Ma è molto importante considerare il luogo in cui Francesco compone il Cantico della creature, è il convento di San Damiano ad Assisi, cioè la dimora di Chiara e delle altre giovani che avevano fatto proprio l’ideale francescano (dette allora Povere dame, poi clarisse, presto divise in diverse ramificazioni, di cui oggi se ne contano una decina). A Francesco che era venuto a stare da lei, Chiara fa preparare su un terrazzino una “celletta fatta di stuoie” e lì Francesco passò più di cinquanta giorni tra indicibili sofferenze tra cui, dicono le fonti, le persecuzioni dei topi. Insomma per Francesco la natura era del tutto distante dalla dolcezza irrealistica dell’Arcadia e già solo per questo ogni lettura bucolina del Cantico delle creature è rigorosamente preclusa.

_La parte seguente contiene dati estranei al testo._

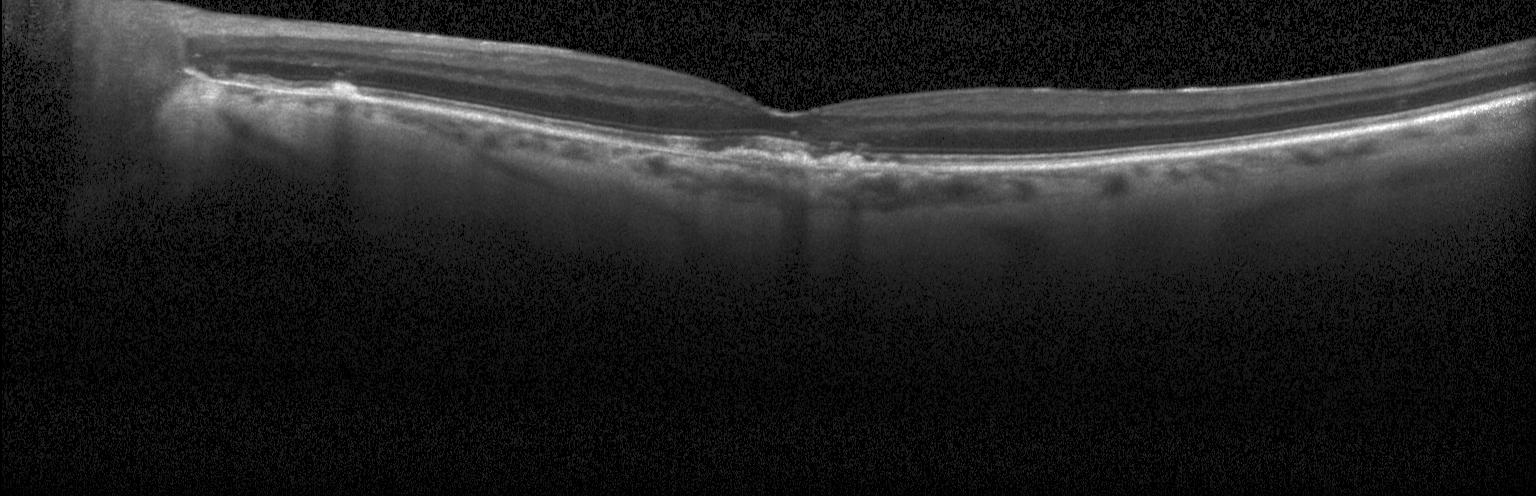
Optical coherence tomography B-scan · Heidelberg Spectralis OCT system. Diagnosis: a choroidal neovascular membrane.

Le fonti non dicono nulla sui rapporti tra Chiara e Francesco in quei due mesi scarsi trascorsi così vicini (benché non sotto lo stesso tetto). È comunque lecito supporre che Chiara lo visitasse spesso e che magari fosse lei stessa a medicargli gli occhi. Ernesto Balducci nel suo bellissimo libro su Francesco ipotizza che la vicinanza con Chiara possa aver avuto un ruolo decisivo nella composizione del Cantico delle creature: “È azzardato supporre che, se da quest’uomo malato e tormentato, si alzò un canto tra i più straordinari che la storia dello spirito umano ricordi, ciò si deve anche al fatto che i due cuori di carne erano vicini?” (p. 121). Si tratta di un’ipotesi che mi convince. In questo mondo di sofferenze, assurdità, sconfitte, è infatti solo l’amore a essere in grado di suscitare quell’energia vitale che nonostante tutto porta alla gioia e alla lode della vita, e l’amore trova la sua pienezza nel sentimento che unisce due esseri umani, l’amore raggiunge la massima intensità quando si moltiplica per due.

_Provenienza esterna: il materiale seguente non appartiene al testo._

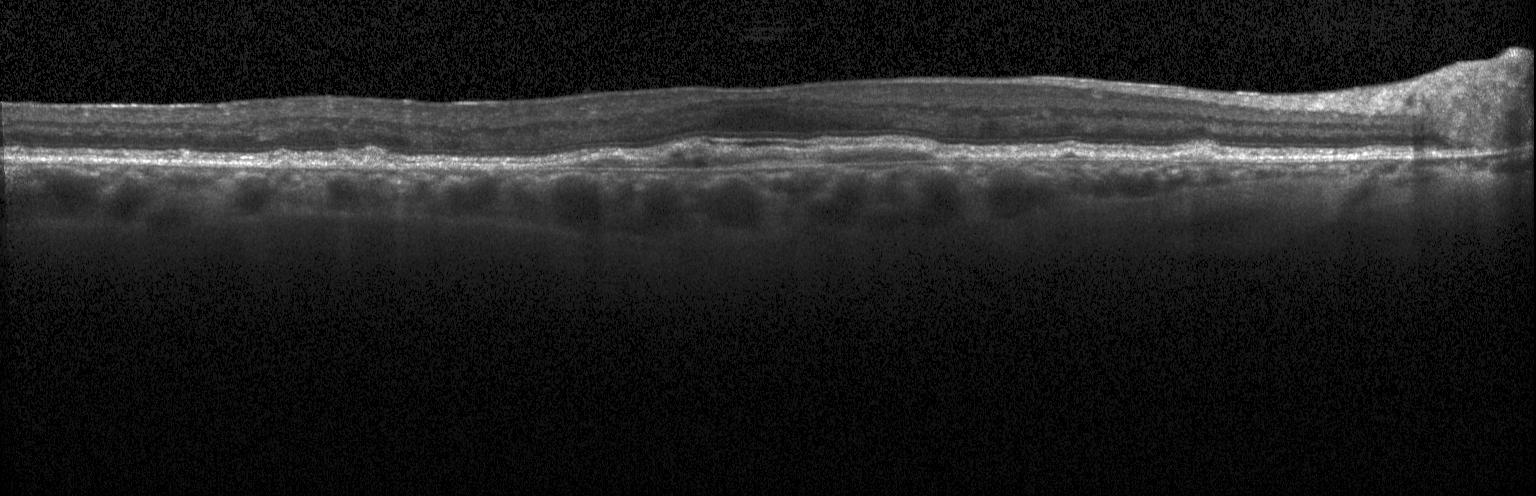

Heidelberg Spectralis, retinal OCT B-scan, spectral-domain optical coherence tomography. Impression: CNV.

Riassumendo, sono quindi queste le condizioni di Francesco quando compose il Cantico della creature: la sofferenza fisica delle stigmate e della quasi cecità, il senso di sconfitta per la burocratizzazione del suo ordine, la vicinanza di quella donna che lo amava. Da questo impasto agrodolce prende origine il Cantico delle creature.

Noi e Francesco

Da Francesco, malato e sconfitto, emerge il cantico più sublime della spiritualità cristiana, il più sublime in quanto privo di funzionalità, di richiami alla dottrina (anzi, come vedremo poi, c’è anche un’affermazione in odore di eresia), di intenzioni didascaliche o catechistiche, privo persino del desiderio di salvezza personale, in quanto l’ego è del tutto assente se non per dire “mi Signore”; un componimento del tutto gratuito in cui la lode raggiunge il vertice della purezza.

Allo stesso modo anche da noi, malati e sconfitti nel nostro modello politico ed economico e così ciechi da non riconoscerlo, può emergere la possibilità di una spiritualità autentica, genuina, non funzionale, non più asservita al potere e alla conformazione che esso esige, una spiritualità che neppure tende alla salvezza personale (spesso vissuta come ultimo atto della volontà che cerca la preservazione dell’io), una spiritualità come pura lode.

Se prendiamo coscienza che anche noi, come Francesco, siamo malati e sconfitti, e tuttavia, come Francesco, continuiamo a credere all’amore, può sorgere da noi qualcosa di nuovo, di inedito, di veramente vitale.